■ About this task
Arrange every line of the rows below as a numbered list, skipping blank lines and leaving the pictures out of your answer.

*** Data to examine Section Begins ***

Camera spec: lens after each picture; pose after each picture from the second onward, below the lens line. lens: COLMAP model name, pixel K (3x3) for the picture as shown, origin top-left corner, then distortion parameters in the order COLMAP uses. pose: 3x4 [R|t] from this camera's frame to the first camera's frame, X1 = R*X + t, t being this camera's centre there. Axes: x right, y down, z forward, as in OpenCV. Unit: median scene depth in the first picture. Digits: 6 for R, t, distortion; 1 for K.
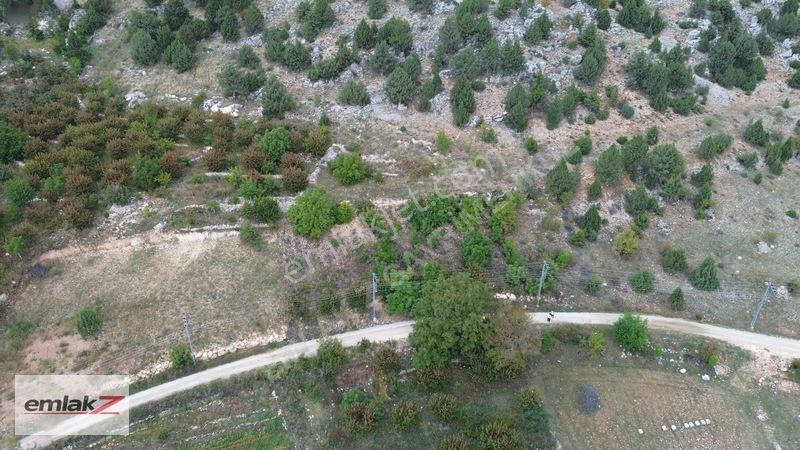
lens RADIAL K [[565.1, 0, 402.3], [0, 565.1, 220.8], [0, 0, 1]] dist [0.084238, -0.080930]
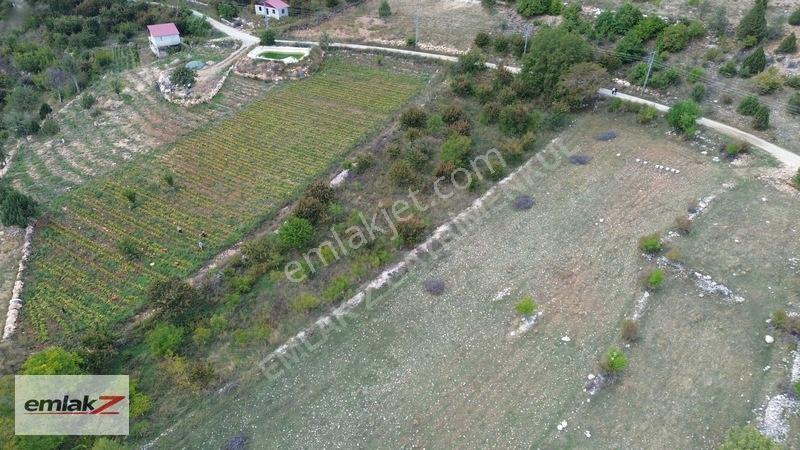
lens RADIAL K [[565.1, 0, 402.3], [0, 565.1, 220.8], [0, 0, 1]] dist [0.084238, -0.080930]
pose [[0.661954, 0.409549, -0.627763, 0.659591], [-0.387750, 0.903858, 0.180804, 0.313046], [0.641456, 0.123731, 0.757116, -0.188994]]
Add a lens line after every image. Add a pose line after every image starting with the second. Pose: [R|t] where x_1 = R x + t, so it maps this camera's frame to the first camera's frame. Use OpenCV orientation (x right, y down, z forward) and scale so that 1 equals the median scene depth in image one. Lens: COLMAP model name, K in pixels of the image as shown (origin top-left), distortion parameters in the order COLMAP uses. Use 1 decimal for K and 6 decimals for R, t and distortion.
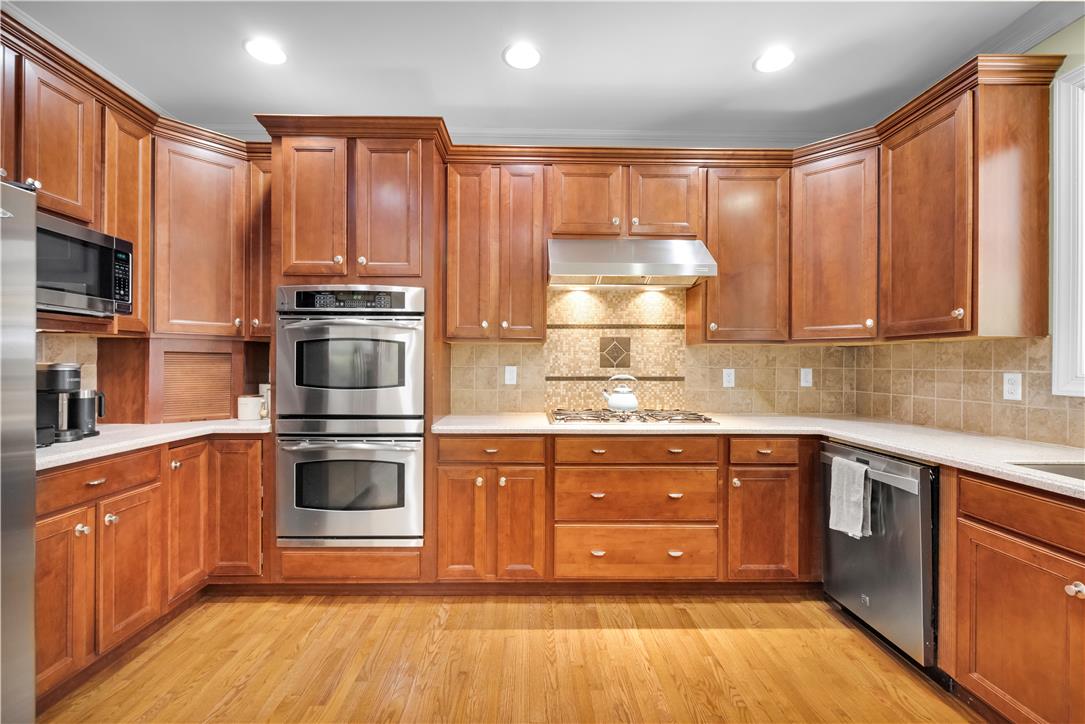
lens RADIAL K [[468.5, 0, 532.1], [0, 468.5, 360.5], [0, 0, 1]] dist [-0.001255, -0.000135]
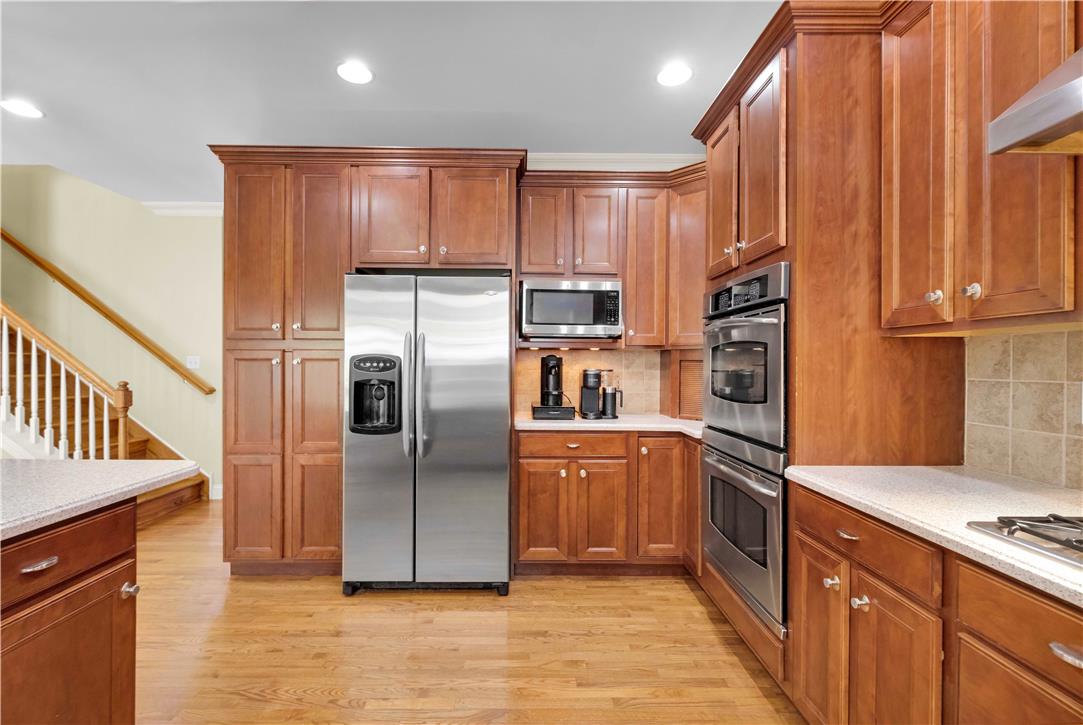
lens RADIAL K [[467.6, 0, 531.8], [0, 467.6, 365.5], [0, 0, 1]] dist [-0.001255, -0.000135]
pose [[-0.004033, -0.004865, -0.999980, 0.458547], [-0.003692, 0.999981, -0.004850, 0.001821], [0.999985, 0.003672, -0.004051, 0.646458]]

*** Data to examine Section Ends ***

■ Task answer
1. Camera spec: lens after each picture; pose after each picture from the second onward, below the lens line. lens: COLMAP model name, pixel K (3x3) for the picture as shown, origin top-left corner, then distortion parameters in the order COLMAP uses. pose: 3x4 [R|t] from this camera's frame to the first camera's frame, X1 = R*X + t, t being this camera's centre there. Axes: x right, y down, z forward, as in OpenCV. Unit: median scene depth in the first picture. Digits: 6 for R, t, distortion; 1 for K.
2. lens RADIAL K [[565.1, 0, 402.3], [0, 565.1, 220.8], [0, 0, 1]] dist [0.084238, -0.080930]
3. lens RADIAL K [[565.1, 0, 402.3], [0, 565.1, 220.8], [0, 0, 1]] dist [0.084238, -0.080930]
4. pose [[0.661954, 0.409549, -0.627763, 0.659591], [-0.387750, 0.903858, 0.180804, 0.313046], [0.641456, 0.123731, 0.757116, -0.188994]]
5. Add a lens line after every image. Add a pose line after every image starting with the second. Pose: [R|t] where x_1 = R x + t, so it maps this camera's frame to the first camera's frame. Use OpenCV orientation (x right, y down, z forward) and scale so that 1 equals the median scene depth in image one. Lens: COLMAP model name, K in pixels of the image as shown (origin top-left), distortion parameters in the order COLMAP uses. Use 1 decimal for K and 6 decimals for R, t and distortion.
6. lens RADIAL K [[468.5, 0, 532.1], [0, 468.5, 360.5], [0, 0, 1]] dist [-0.001255, -0.000135]
7. lens RADIAL K [[467.6, 0, 531.8], [0, 467.6, 365.5], [0, 0, 1]] dist [-0.001255, -0.000135]
8. pose [[-0.004033, -0.004865, -0.999980, 0.458547], [-0.003692, 0.999981, -0.004850, 0.001821], [0.999985, 0.003672, -0.004051, 0.646458]]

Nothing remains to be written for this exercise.